C’est bien dommage car on perçoit en Rebelle un film potentiellement passionnant. L’idée d’opposer les hommes aux ours est intelligemment traitée. Le père de Merida, le roi Fergus, toujours à la recherche de l’ours qui lui a tranché la jambe, est ainsi opposé à ce qu’il est lui-même vraiment, un animal. À sans cesse s’évertuer à vouloir détruire la bête, il n’en est que plus la métaphore de l’Humain qui dissimule sa part animale sous les préceptes sociétaux qu’il s’est construit en leurre. On ne s’y trompera pas, Fergus est un ours qui mange comme un porc et aime se battre, le fragile édifice de la vie en société risquant de se rompre à n’importe quel moment. Voir la reine Elinor se transformer en ours n’a alors rien de surprenant… Elle qui jusque là apprenait à Merida tous les usages de la vie de princesse et le savoir-vivre se métamorphose en la créature qu’elle refuse catégoriquement d’être. Elinor est l’hyperbole qui permet de comprendre le personnage de Fergus, et donc l’être humain en général.

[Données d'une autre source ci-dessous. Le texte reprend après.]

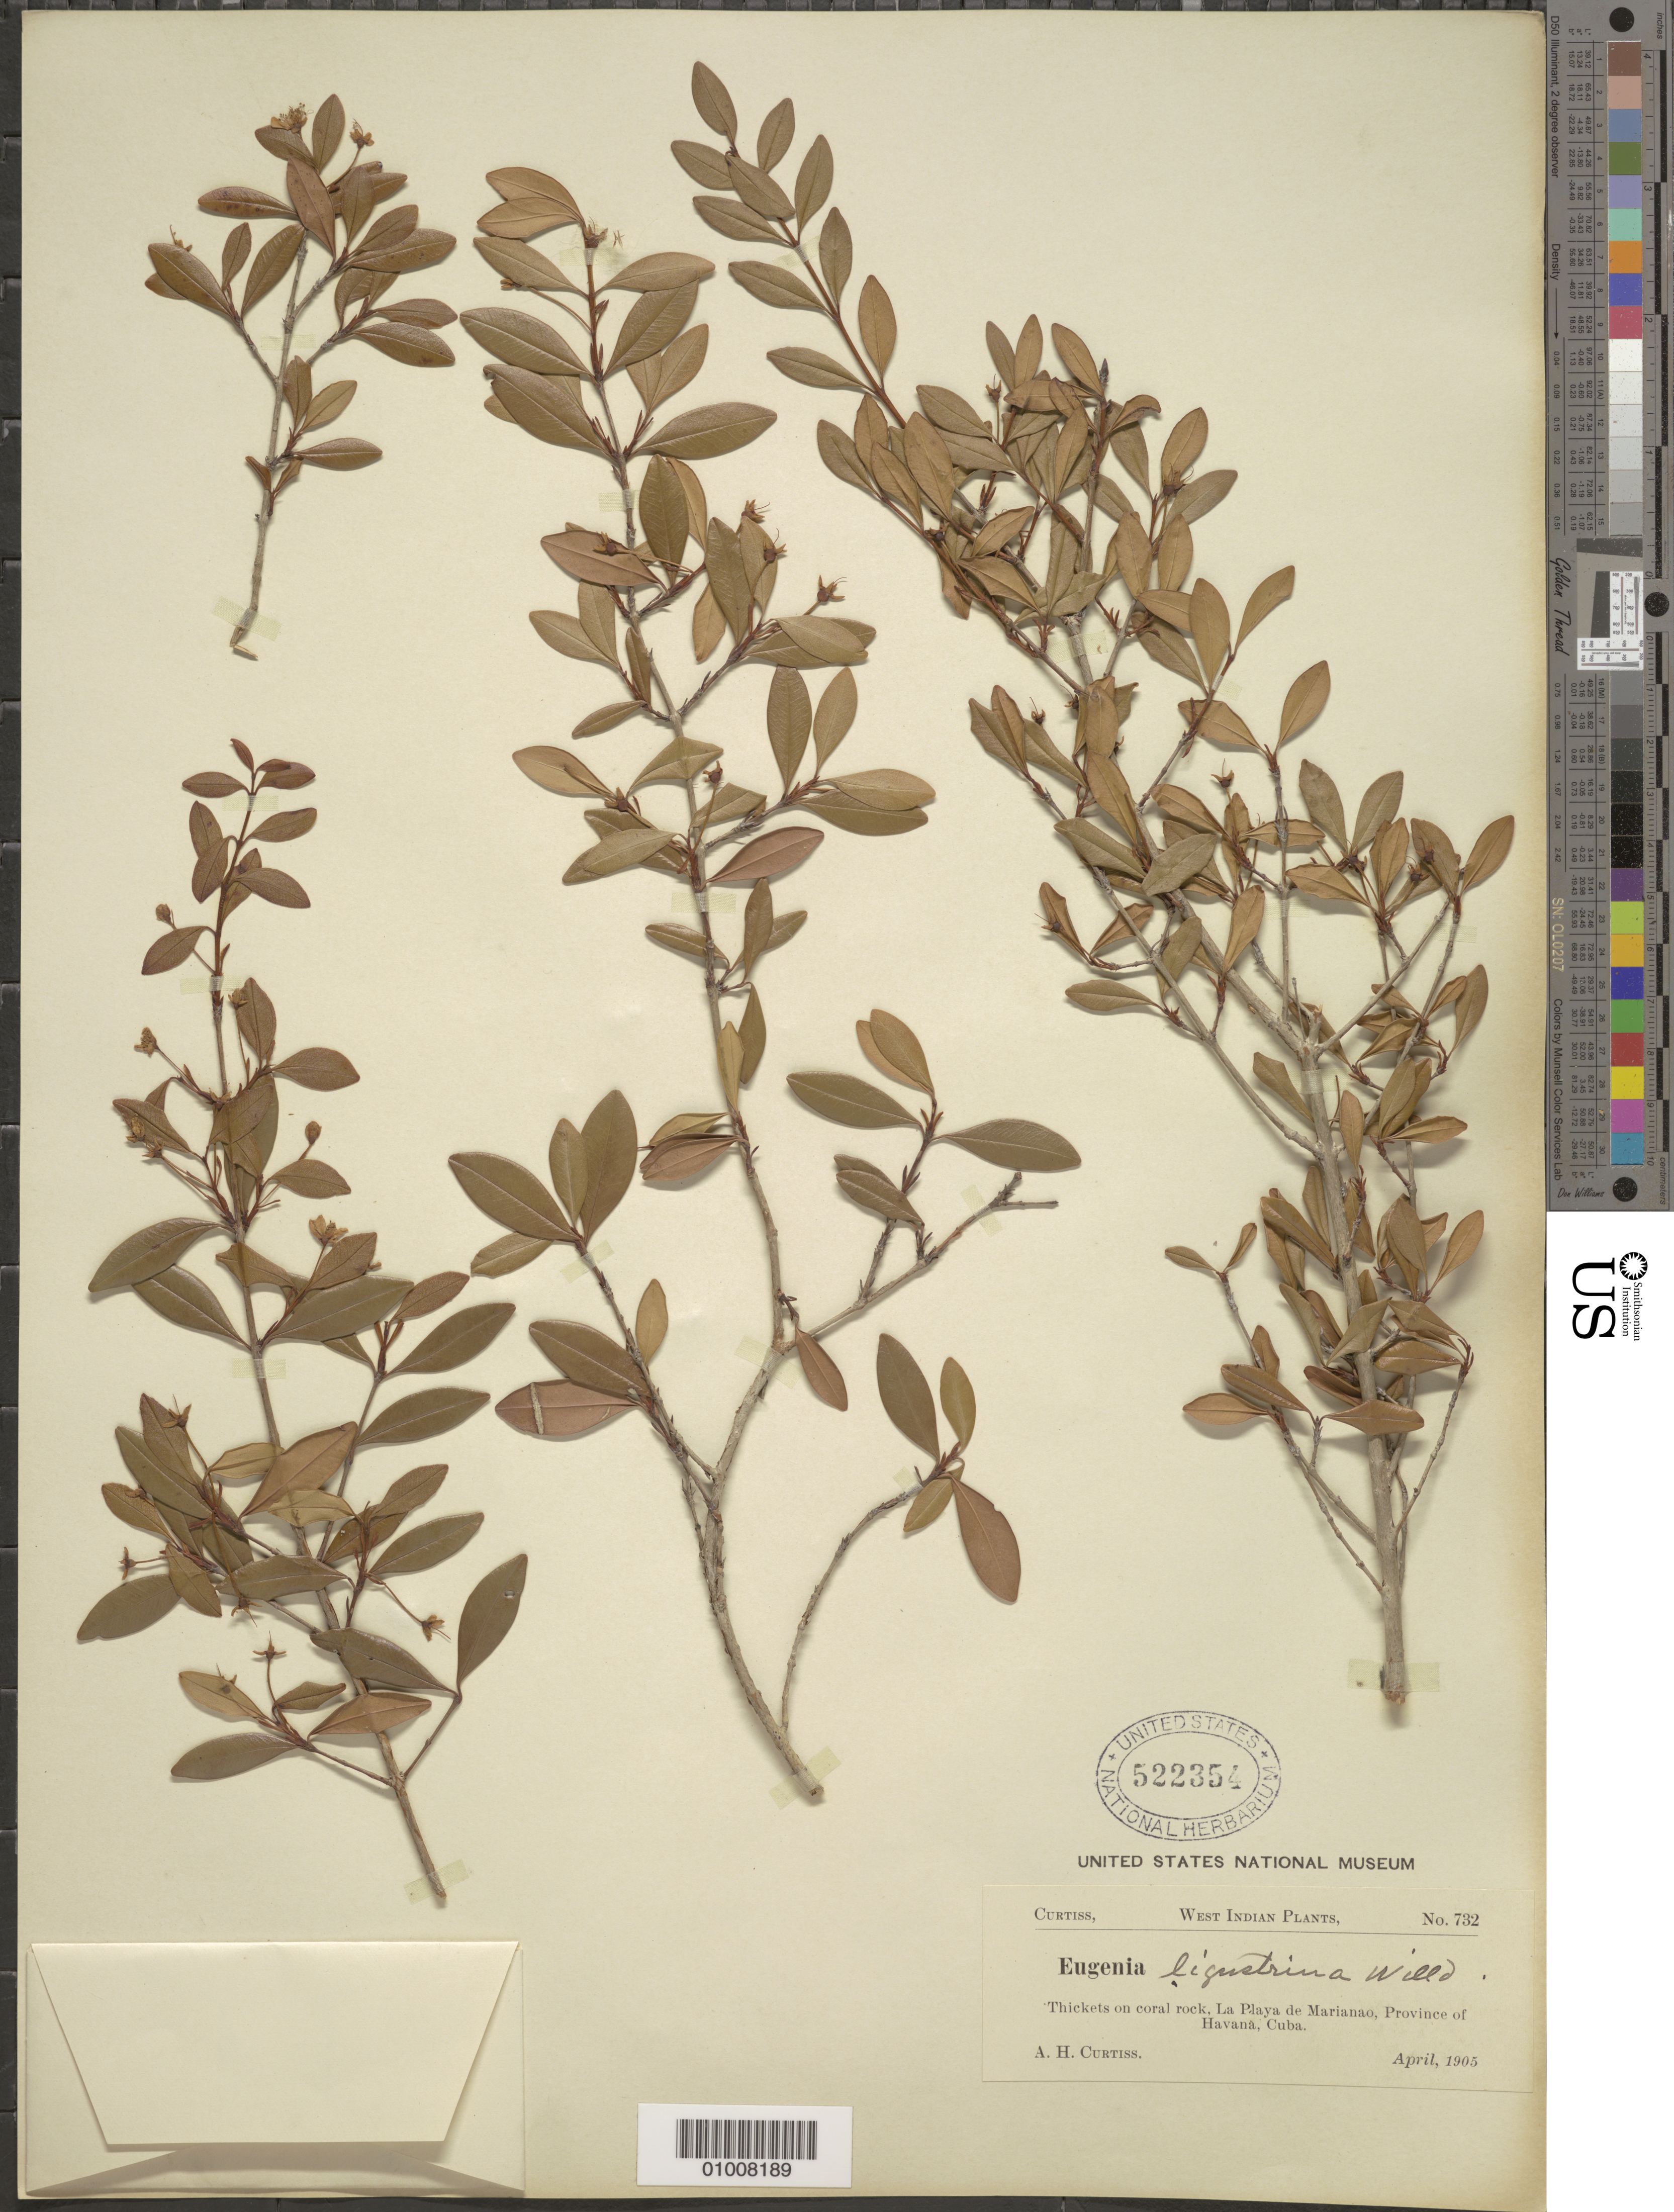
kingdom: Plantae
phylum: Tracheophyta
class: Magnoliopsida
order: Myrtales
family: Myrtaceae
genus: Eugenia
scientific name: Eugenia ligustrina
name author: (Sw.) Willd.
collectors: A. H. Curtiss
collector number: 732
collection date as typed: Apr 1905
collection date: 1905-04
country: Cuba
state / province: La Habana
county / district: Municipio Playa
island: Cuba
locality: La Playa de Marianao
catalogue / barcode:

À vrai dire, Rebelle n’est pas un mauvais film. Il est même du niveau de Raiponce. Seulement voilà, on attendait pas grand chose de ce dernier alors qu’on espérait monts et merveilles du Pixar. Des qualités éparses mal agencées, un cruel manque d’ampleur (le combat final, bien que très court, est cela dit assez puissant), un humour qui ne fait presque jamais mouche… Un portrait de femme premièrement réjouissant puis ensuite assez triste (Merida ne restera pas rebelle bien longtemps) dans lequel on ressent le moindre des problèmes qu’à pu rencontrer le film au cours de sa production. À titre de comparaison, Ratatouille était devenu le chef-d’oeuvre qu’il est après de multiples mésaventures au cours de sa préparation. On attend désormais de Pixar un sursaut de créativité qui pourrait redorer le blason d’un studio à l’image jusqu’à récemment luxueuse. Rebelle n’est qu’un bon film. The Good Dinosaur et le projet Cerveau seront peut-être des chocs cinéphiliques aussi énormes que Wall-E et Les Indestructibles. Du moins, on veut bien y croire.